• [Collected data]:
━━━
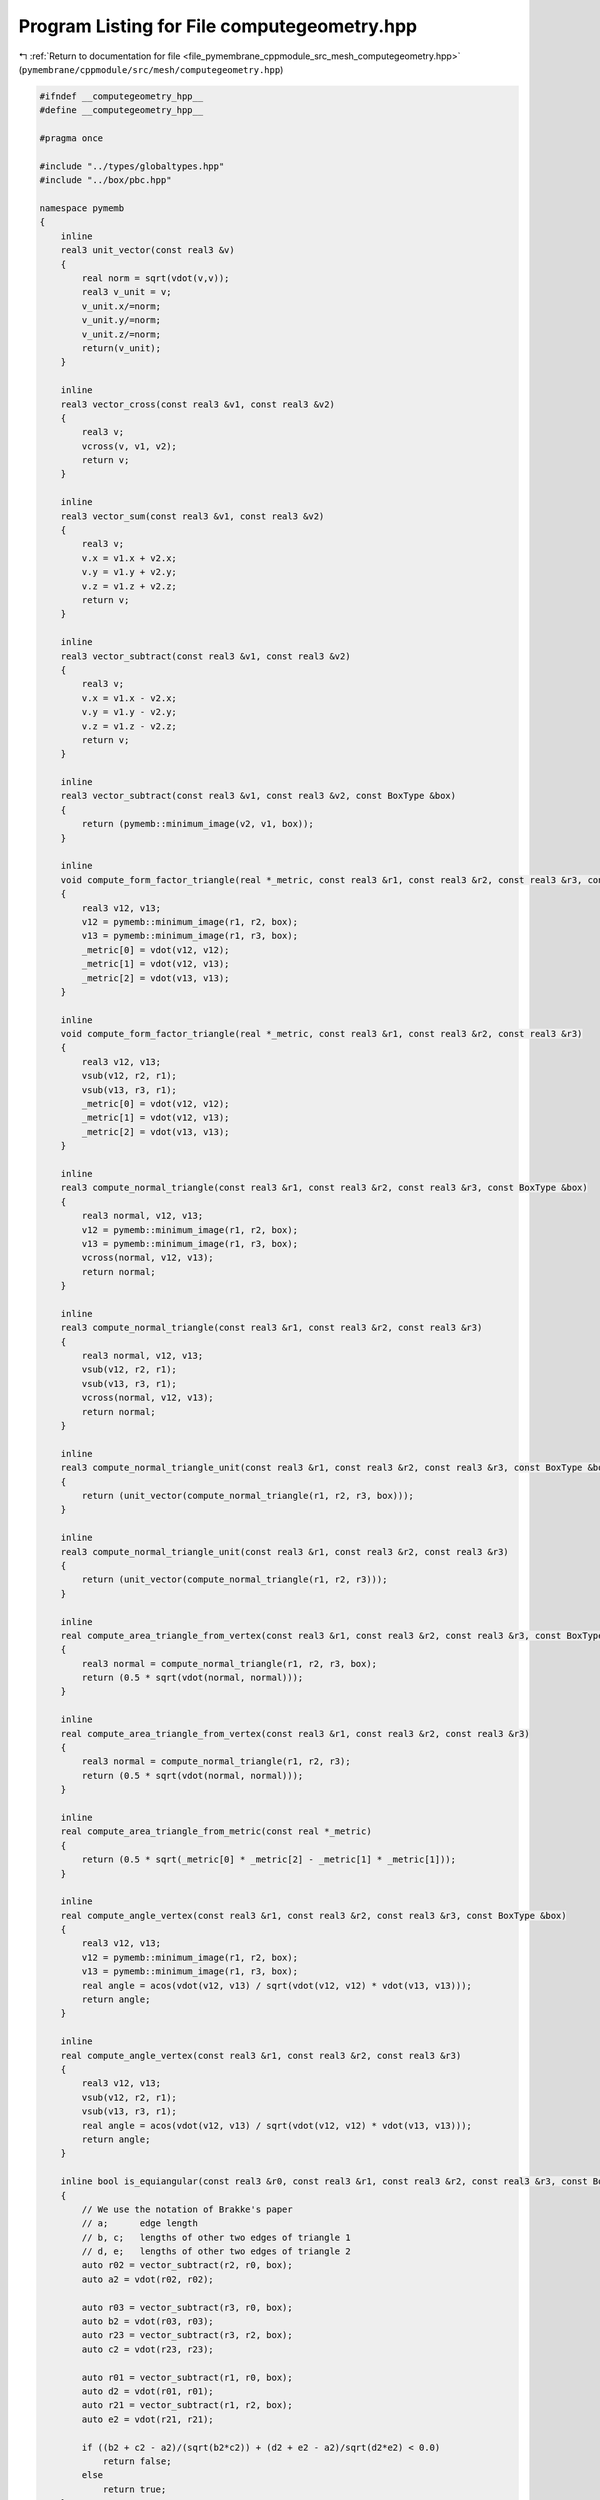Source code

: 
.. _program_listing_file_pymembrane_cppmodule_src_mesh_computegeometry.hpp:

Program Listing for File computegeometry.hpp
============================================

|exhale_lsh| :ref:`Return to documentation for file <file_pymembrane_cppmodule_src_mesh_computegeometry.hpp>` (``pymembrane/cppmodule/src/mesh/computegeometry.hpp``)

.. |exhale_lsh| unicode:: U+021B0 .. UPWARDS ARROW WITH TIP LEFTWARDS

.. code-block:: cpp

   #ifndef __computegeometry_hpp__
   #define __computegeometry_hpp__
   
   #pragma once
   
   #include "../types/globaltypes.hpp"
   #include "../box/pbc.hpp"
   
   namespace pymemb
   {
       inline
       real3 unit_vector(const real3 &v)
       {
           real norm = sqrt(vdot(v,v));
           real3 v_unit = v;
           v_unit.x/=norm;
           v_unit.y/=norm;
           v_unit.z/=norm;
           return(v_unit);
       }
     
       inline 
       real3 vector_cross(const real3 &v1, const real3 &v2)
       {
           real3 v;
           vcross(v, v1, v2);
           return v;
       }
   
       inline 
       real3 vector_sum(const real3 &v1, const real3 &v2)
       {
           real3 v;
           v.x = v1.x + v2.x;
           v.y = v1.y + v2.y;
           v.z = v1.z + v2.z;
           return v;
       }
   
       inline 
       real3 vector_subtract(const real3 &v1, const real3 &v2)
       {
           real3 v;
           v.x = v1.x - v2.x;
           v.y = v1.y - v2.y;
           v.z = v1.z - v2.z;
           return v;
       }
   
       inline 
       real3 vector_subtract(const real3 &v1, const real3 &v2, const BoxType &box)
       {
           return (pymemb::minimum_image(v2, v1, box));
       }
   
       inline 
       void compute_form_factor_triangle(real *_metric, const real3 &r1, const real3 &r2, const real3 &r3, const BoxType &box)
       {
           real3 v12, v13;
           v12 = pymemb::minimum_image(r1, r2, box);
           v13 = pymemb::minimum_image(r1, r3, box);
           _metric[0] = vdot(v12, v12);
           _metric[1] = vdot(v12, v13);
           _metric[2] = vdot(v13, v13);
       }
   
       inline 
       void compute_form_factor_triangle(real *_metric, const real3 &r1, const real3 &r2, const real3 &r3)
       {
           real3 v12, v13;
           vsub(v12, r2, r1);
           vsub(v13, r3, r1);
           _metric[0] = vdot(v12, v12);
           _metric[1] = vdot(v12, v13);
           _metric[2] = vdot(v13, v13);
       }
   
       inline 
       real3 compute_normal_triangle(const real3 &r1, const real3 &r2, const real3 &r3, const BoxType &box)
       {
           real3 normal, v12, v13;
           v12 = pymemb::minimum_image(r1, r2, box);
           v13 = pymemb::minimum_image(r1, r3, box);
           vcross(normal, v12, v13);
           return normal;
       }
   
       inline 
       real3 compute_normal_triangle(const real3 &r1, const real3 &r2, const real3 &r3)
       {
           real3 normal, v12, v13;
           vsub(v12, r2, r1);
           vsub(v13, r3, r1);
           vcross(normal, v12, v13);
           return normal;
       }
   
       inline 
       real3 compute_normal_triangle_unit(const real3 &r1, const real3 &r2, const real3 &r3, const BoxType &box)
       {
           return (unit_vector(compute_normal_triangle(r1, r2, r3, box)));
       }
   
       inline 
       real3 compute_normal_triangle_unit(const real3 &r1, const real3 &r2, const real3 &r3)
       {
           return (unit_vector(compute_normal_triangle(r1, r2, r3)));
       }
   
       inline 
       real compute_area_triangle_from_vertex(const real3 &r1, const real3 &r2, const real3 &r3, const BoxType &box)
       {
           real3 normal = compute_normal_triangle(r1, r2, r3, box);
           return (0.5 * sqrt(vdot(normal, normal)));
       }
   
       inline 
       real compute_area_triangle_from_vertex(const real3 &r1, const real3 &r2, const real3 &r3)
       {
           real3 normal = compute_normal_triangle(r1, r2, r3);
           return (0.5 * sqrt(vdot(normal, normal)));
       }
   
       inline 
       real compute_area_triangle_from_metric(const real *_metric)
       {
           return (0.5 * sqrt(_metric[0] * _metric[2] - _metric[1] * _metric[1]));
       }
   
       inline 
       real compute_angle_vertex(const real3 &r1, const real3 &r2, const real3 &r3, const BoxType &box)
       {
           real3 v12, v13;
           v12 = pymemb::minimum_image(r1, r2, box);
           v13 = pymemb::minimum_image(r1, r3, box);
           real angle = acos(vdot(v12, v13) / sqrt(vdot(v12, v12) * vdot(v13, v13)));
           return angle;
       }
   
       inline 
       real compute_angle_vertex(const real3 &r1, const real3 &r2, const real3 &r3)
       {
           real3 v12, v13;
           vsub(v12, r2, r1);
           vsub(v13, r3, r1);
           real angle = acos(vdot(v12, v13) / sqrt(vdot(v12, v12) * vdot(v13, v13)));
           return angle;
       }
   
       inline bool is_equiangular(const real3 &r0, const real3 &r1, const real3 &r2, const real3 &r3, const BoxType &box)
       {
           // We use the notation of Brakke's paper
           // a;      edge length
           // b, c;   lengths of other two edges of triangle 1
           // d, e;   lengths of other two edges of triangle 2
           auto r02 = vector_subtract(r2, r0, box);
           auto a2 = vdot(r02, r02);
           
           auto r03 = vector_subtract(r3, r0, box);
           auto b2 = vdot(r03, r03);
           auto r23 = vector_subtract(r3, r2, box);
           auto c2 = vdot(r23, r23);
   
           auto r01 = vector_subtract(r1, r0, box);
           auto d2 = vdot(r01, r01);
           auto r21 = vector_subtract(r1, r2, box);
           auto e2 = vdot(r21, r21);
   
           if ((b2 + c2 - a2)/(sqrt(b2*c2)) + (d2 + e2 - a2)/sqrt(d2*e2) < 0.0)
               return false;
           else
               return true;
       }
   
       inline void arrange_vertices_by_smallest(int& v1, int& v2, int& v3)
       {
           int _v1, _v2, _v3;
           if (v1 < v2 && v1 < v3)
           {
               _v1 = v1;
               _v2 = v2;
               _v3 = v3;
   
           }
           else if (v2 < v1 && v2 < v3)
           {
               _v1 = v2;
               _v2 = v3;
               _v3 = v1;
           }
           else
           {
               _v1 = v3;
               _v2 = v1;
               _v3 = v2;
           }
           v1 = _v1;
           v2 = _v2;
           v3 = _v3;
       }
   
       inline 
       void compute_matrix_F(real *F, const real *g_reference_inv, const real *g_now)
       {
   
           /*
            _                                         _     _                     _     _      _
           |   g_reference_inv[0]  g_reference_inv[1]  |   |   g_now[0]  g_now[1]  |   |  1  0  |
       F = |                                           | x |                       | - |        |
           |_  g_reference_inv[1]  g_reference_inv[2] _|   |_  g_now[1]  g_now[2] _|   |_ 0  1 _|
       */
           F[0] = g_reference_inv[0] * g_now[0] + g_reference_inv[1] * g_now[1] - 1.0; //F11
           F[1] = g_reference_inv[0] * g_now[1] + g_reference_inv[1] * g_now[2];       //F12
           F[2] = g_reference_inv[1] * g_now[0] + g_reference_inv[2] * g_now[1];       //F21
           F[3] = g_reference_inv[1] * g_now[1] + g_reference_inv[2] * g_now[2] - 1.0; //F22
       }
   
       inline 
       real3 cmassT(const real3 &r1, const real3 &r2, const real3 &r3)
       {
           real3 vcm;
           vcm.x = (r1.x + r2.x + r3.x) / 3.0;
           vcm.y = (r1.y + r2.y + r3.y) / 3.0;
           vcm.z = (r1.z + r2.z + r3.z) / 3.0;
           return vcm;
       }
   
       inline 
       void RefMatrixFromCartesian(const real theta, const real *__restrict__ grefCart, real *grefCylin)
       {
           real a = sin(theta);
           real b = cos(theta);
           real grr = b * (b * grefCart[0] + a * grefCart[1]) + a * (b * grefCart[1] + a * grefCart[2]); //grr
           real grt = b * (b * grefCart[1] + a * grefCart[2]) - a * (b * grefCart[0] + a * grefCart[1]); //grt
           real gtt = b * (b * grefCart[2] - a * grefCart[1]) - a * (b * grefCart[1] - a * grefCart[0]); //gtt
           grefCylin[0] = grr;
           grefCylin[1] = grt;
           grefCylin[2] = gtt;
       }
   
       inline 
       void RefMatrixFromCylindrical(const real theta, const real *__restrict__ grefCylin, real *grefCart)
       {
           real a = sin(theta);
           real b = cos(theta);
           real g11 = b * (b * grefCylin[0] - a * grefCylin[1]) - a * (b * grefCylin[1] - a * grefCylin[2]);
           real g12 = a * (b * grefCylin[0] - a * grefCylin[1]) + b * (b * grefCylin[1] - a * grefCylin[2]);
           //real g21 = b*(a*grefCylin[0] + b*grefCylin[1]) - a*(a*grefCylin[1] + b*grefCylin[2]);
           real g22 = a * (a * grefCylin[0] + b * grefCylin[1]) + b * (a * grefCylin[1] + b * grefCylin[2]);
           grefCart[0] = g11;
           grefCart[1] = g12;
           grefCart[2] = g22;
       }
       
       inline bool need_wrapping(const real3 &r1, const real3 &r2, const BoxType &box)
       {
           real3 rij;
           vsub(rij, r2, r1);
           bool _need_wrapping = false;
           if (box.periodic.x)
           {
               if (rij.x > box.Lhi.x)
                   _need_wrapping = true;
               else if (rij.x < box.Llo.x)
                   _need_wrapping = true;
           }
           if (box.periodic.y)
           {
               if (rij.y > box.Lhi.y)
                   _need_wrapping = true;
               else if (rij.y < box.Llo.y)
                   _need_wrapping = true;
           }
           if (box.periodic.z)
           {
               if (rij.z > box.Lhi.z)
                   _need_wrapping = true;
               else if (rij.z < box.Llo.z)
                   _need_wrapping = true;
           }
           return _need_wrapping;
       }
   } 
   #endif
━━━
• [Exercise directions]:
Look over the entries above and tally the lines containing the string "other"; the answer is that total only.

• [Answer for this exercise]:
2